4. Cal passing defense allows 210.8 ypg, which isn’t all that bad, but does the Cal passing defense rise to the occasion against a true freshman (Justin Herbert) starting his second game?
Even given the injuries the Bears have sustained – losing starting safeties Griffin Piatt (injury retirement) and Damariay Drew (ACL), and then replacement starter Evan Rambo (ACL), safety-turned-linebacker Derron Brown (hand) and nickel Trey Turner (he’s tweeted in recent days that he’s on the comeback trail, but from what, we do not know) – the secondary has not been the bane of Cal’s defense, given how porous they’ve been against the run. Teams haven’t needed to go to the air to get yards against the Bears, so not many have tried (I suspect we’ll see that more with Washington and UCLA in the coming weeks). All that said, Darius Allensworth and Marloshawn Franklin have been very good on the outside, Luke Rubenzer is a ball hawk, and Jaylinn Hawkins has been a very, very pleasant surprise at safety, after moving from corner. Because Cal’s offense uses a lot of perimeter passes in the quick and screen game, I think that should prepare them, and the nickel backs, for what Oregon’s going to do in the passing game.
5. As you know, Oregon has a no media allowed in practice policy so that makes transparency a big question this year. How is Cal in its relations with media?

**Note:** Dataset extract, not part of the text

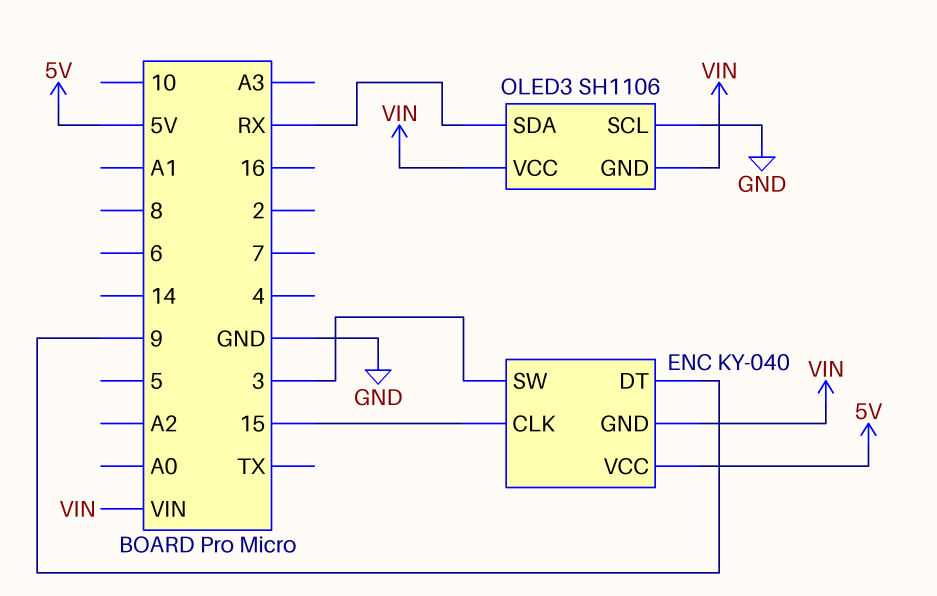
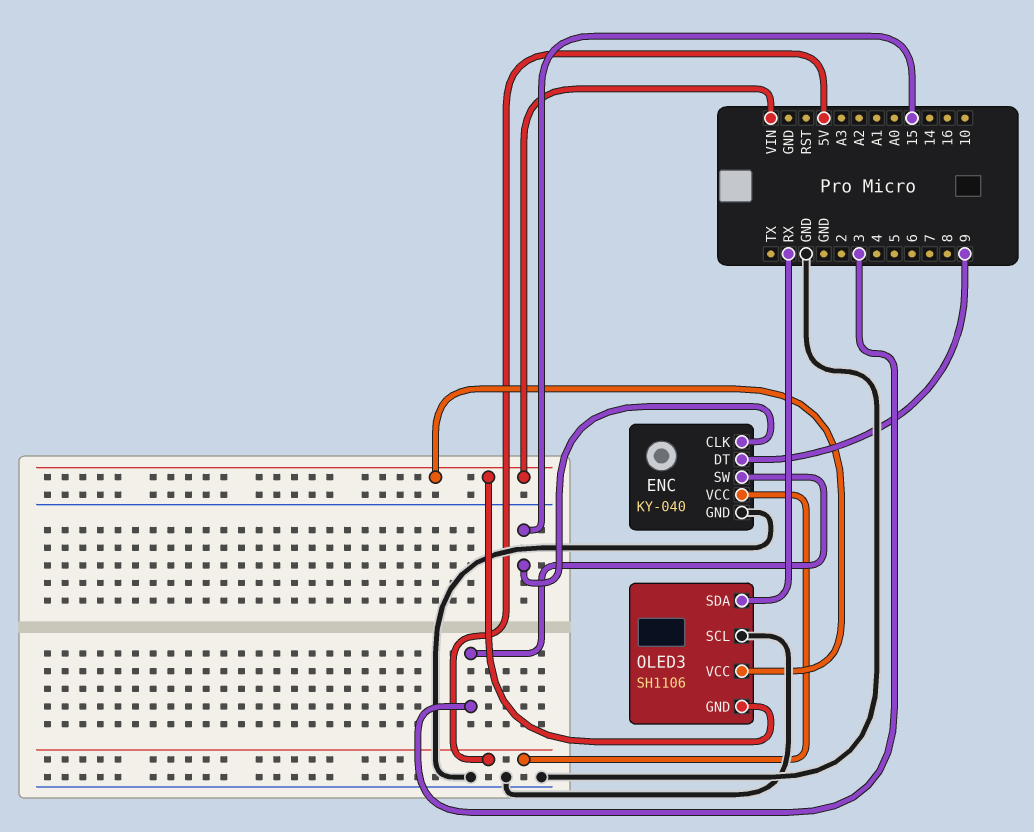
ENC pin GND: VIN -> GND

Sonny Dykes and his staff have been pretty open. We get to see one full practice per week (save for this week), and get access to Dykes four times a week – Sunday nights, Tuesday pressers, Thursday after practice and of course, after games. We get assistant coaches and players whenever we want over the course of the week, save for players who may or may not be hurt. Dykes has generally been relatively open with injury news, in that he will actually speak on them to an extent -- we don’t quite know how healthy Chad Hansen is, but we do know that he’s doing more and more each day, and we also don’t know about Turner, but I expect we’ll find out on Thursday.